What a great concept! When is it good to stand out and when is it best to be like everybody else? Surely we can all think of examples of when the importance of each is underscored. The military comes to mind. It would seem to me that members of a military regiment must be aligned in an approach to achieve a common goal. Whatever your stance is on the role of the military in foreign or domestic theaters, it strikes me that a common vision is of vital importance. Individuality, however, has its own merits! Where would we be without people who lead by example? As a surgeon with nearly 15 years’ experience, it has been a source of great pride for me to learn that others had adapted their way of doing a procedure because he/she liked the way I did something.
We surgeons, approach our craft with the same level of scrutiny and introspection as any professional. I used to love watching film of other surgeons operating. Simple or complex, it didn’t matter. There was always something to learn from someone else’s work. That also includes a review of pertinent literature. The field is constantly changing and surgeons appropriately adapt as data emerges to guide behavior.
A recent article from Kathleen Simon in the American Journal of Surgery found something quite interesting. Surgeons at their academic institution looked at a cost de-identified series of items to complete a laparoscopic cholecystectomy. Seventeen different surgeons reviewed the list and chose a single set of picklist items to use for their procedures. After six months of scrutiny without using the conformed picklist items, surgeons then had the option to switch to the unified laparoscopic cholecystectomy picklist. The surgeons used these unified items for an additional six months. Shockingly, the mean cost of disposable supplies dropped by 32%! They also noted two additional remarkable things, in my opinion. Each surgeon who was notified of a costly item and a more economical option opted for the latter. Also, they found a large number of surgeons who had items on their picklist that were rarely used. The amount of waste present in operating rooms is nothing new. Zygorakis et al. estimated an annualized waste of nearly 3 million dollars in a single service line!

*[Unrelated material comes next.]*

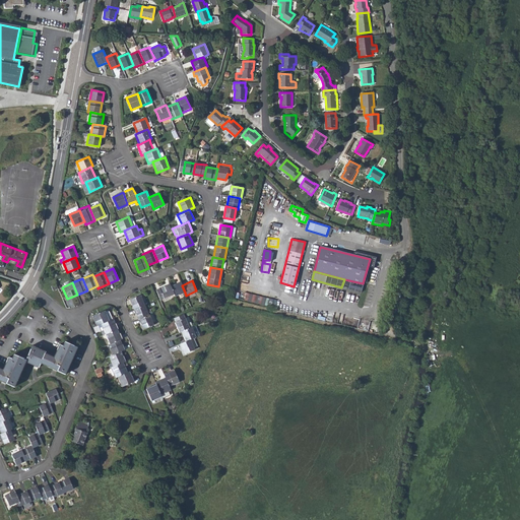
[(175,297),(185,293),(182,285),(181,282),(171,286),(174,295),(175,297)]
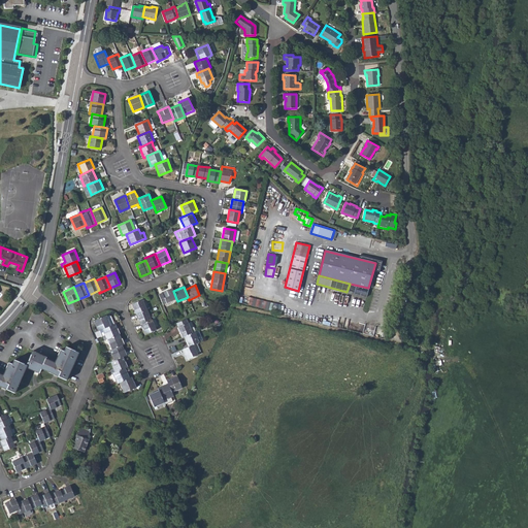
[(163,304),(176,299),(173,291),(172,288),(158,294),(163,304)]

These studies corroborate two core messages here at OR Link. We have very little ownership collectively over the data behind our patient’s procedures. Surgeons don’t know the cost of their supplies and therefore can’t make informed, independent, decisions about what articles to use. When presented with the information, surgeons usually make an economic decision that’s right for the hospital and right for the patient. Secondly, surgical picklists/preference cards are inherently inaccurate further complicating case cost and driving frustration for all parties involved. So like in anything else, there appears to be a balance here of conformity and individuality. Surgeons will independently elect to conform to the logical and more economical choice of items when provided the data to do so. Expressing individuality by choosing something that puts you in the crowd. A paradox? We think it makes perfect sense.
Can you imagine having an accurate, data-driven, preference card that aligns the procedural needs of a surgeon with the economic needs of the hospital? Can you imagine an operating room that is filled with a team focused on a common goal, the well-being of the patient, rather than the frustration of unmet needs and untimely interruptions in the flow of surgery? We can. We have.